I recently came across a few discussion pages where people asked for recommendations on statistical software that would be good for non-statisticians. The responses generally fell into one or both of two categories:

  • Don’t use anything with a point-and-click interface (e.g., SPSS, which is what I, my students, and my colleagues generally use) because you’ll have no idea what you’re doing and you’ll mess everything up. Instead, only people who can use R should be allowed to do statistics.
  • People who do not have extensive, specialized, academic training in the mathematical bases of statistics should never do statistics because – again – they have no idea what they’re doing and everything will blow up.

I find these answers deeply disappointing. First, they ignore the original question, which was for easy-to-use statistical software for non-statisticians, even though the asker made it clear that they had reasonable statistical training for their field. This violates a basic principle of communication: if you’re asked a question, then you should answer the question.
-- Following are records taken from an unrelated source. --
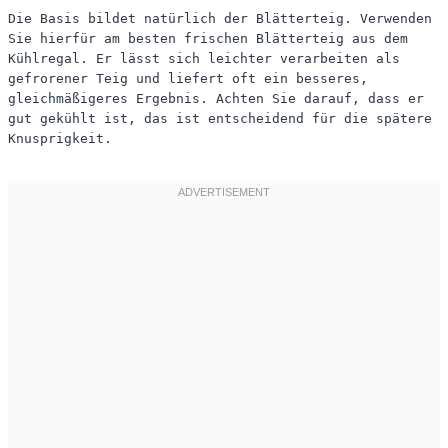
Die Basis bildet natürlich der Blätterteig. Verwenden
Sie hierfür am besten frischen Blätterteig aus dem
Kühlregal. Er lässt sich leichter verarbeiten als
gefrorener Teig und liefert oft ein besseres,
gleichmäßigeres Ergebnis. Achten Sie darauf, dass er
gut gekühlt ist, das ist entscheidend für die spätere
Knusprigkeit.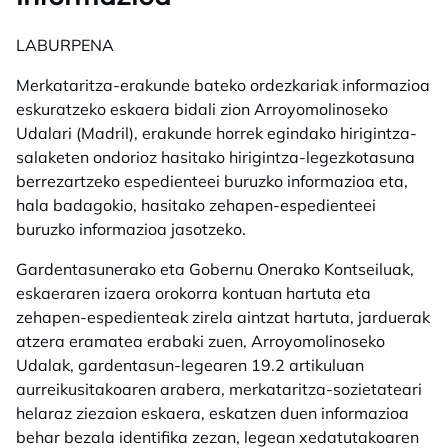
LABURPENA
Merkataritza-erakunde bateko ordezkariak informazioa
eskuratzeko eskaera bidali zion Arroyomolinoseko
Udalari (Madril), erakunde horrek egindako hirigintza-
salaketen ondorioz hasitako hirigintza-legezkotasuna
berrezartzeko espedienteei buruzko informazioa eta,
hala badagokio, hasitako zehapen-espedienteei
buruzko informazioa jasotzeko.
Gardentasunerako eta Gobernu Onerako Kontseiluak,
eskaeraren izaera orokorra kontuan hartuta eta
zehapen-espedienteak zirela aintzat hartuta, jarduerak
atzera eramatea erabaki zuen, Arroyomolinoseko
Udalak, gardentasun-legearen 19.2 artikuluan
aurreikusitakoaren arabera, merkataritza-sozietateari
helaraz ziezaion eskaera, eskatzen duen informazioa
behar bezala identifika zezan, legean xedatutakoaren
Second, the responders seemed to believe that if you are not a full-time, rigorously-trained specialist – which many of the responders apparently were (or acted as though they were) – then you should stay as far away from data as possible because you’ll break things. I certainly wouldn’t tell people that if you don’t have a PhD in psychology like I do – Social/Personality Psychology, City University of New York, 1999 – then you should never talk about people’s thoughts, feelings, and behaviors. That would be demeaning and amazingly restrictive.

Third (and related), they ignore the likely possibility that most analyses are not complicated and the questions are pretty basic: what’s the mean of this variable, do these two groups have different means, and so on. You don’t need a PhD in statistics to provide a workable answer to those questions. As Bob Dylan said, “you don’t need a weatherman to know which way the wind blows.”
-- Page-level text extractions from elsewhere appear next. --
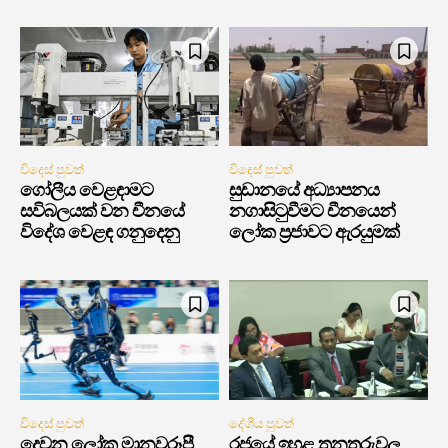
විදෙස් පුවත්
විදෙස් පුවත්
ගෝලීය වෙළඳාමට
සුඩානයේ අධ්‍යාපනය
සවිබලයක් වන චීනයේ
නගාසිටුවීමට චීනයෙන්
විදේශ වෙළඳ ගනුදෙනු
ලෝක ප්‍රජාවට ඇරයුමක්
විදෙස් පුවත්
දේශීය පුවත්
දෙවන ලෝක මානවරූපී
රජයේ ඉහළ තනතුරුවල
Mostly, these responses strike me as unthoughtful, undemocratic, and unkind. They’re unthoughtful because they don’t seem to reflect on the reality of the asker’s needs and abilities. They’re undemocratic because they explicitly claim that only an elite group is qualified to work with data. And they’re unkind because they’re shutting somebody down for asking a sincere and important question.

Very sad.

Fortunately, the world is bigger than that and data is bigger than that. People are bigger than that, too. I’m reminded of a line by writer Robert A. Heinlein:

A human being should be able to change a diaper, plan an invasion, butcher a hog, conn a ship, design a building, write a sonnet, balance accounts, build a wall, set a bone, comfort the dying, take orders, give orders, cooperate, act alone, solve equations, analyze a new problem, pitch manure, program a computer, cook a tasty meal, fight efficiently, die gallantly. Specialization is for insects.
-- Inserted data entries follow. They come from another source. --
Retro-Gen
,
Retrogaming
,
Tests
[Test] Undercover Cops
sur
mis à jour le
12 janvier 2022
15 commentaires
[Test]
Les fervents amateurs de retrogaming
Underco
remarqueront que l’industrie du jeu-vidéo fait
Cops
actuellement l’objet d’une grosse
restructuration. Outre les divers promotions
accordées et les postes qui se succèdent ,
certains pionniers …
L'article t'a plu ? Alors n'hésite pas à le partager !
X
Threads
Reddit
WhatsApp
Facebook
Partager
I don’t necessarily think that means that everybody everywhere should be able to do all of those things expertly at the same time. Rather, I think what it means (or might mean) is that people have diverse abilities and potentialities. People are not restricted in their function in quite the same way that other organisms might be.

Data is everywhere. I believe that everybody would be best served by being able to work personally and fluently with data (even if they don’t use R). I’m a very strong supporter of the democratization of data and data science, and that’s why I created datalab.cc. Don’t get bullied; the data is waiting for you, so dive right in.

[By the way, my answer to the question of user-friendly software for non-statisticians with an adequate understanding of statistics is this: First, spreadsheets such as Google Sheets or Excel. Second, visualization with Tableau Public or Plotly. Third, analysis with SPSS. That should take care of 98% of most non-specialists’ needs. R and Python are nice – I use both – and the ability to manipulate data with Bash scripts or query relational databases with SQL are definitely helpful. But those are not especially user friendly (compared to the others) and they’re definitely oriented towards specialists and full-time statisticians and data scientists. And there you have it.]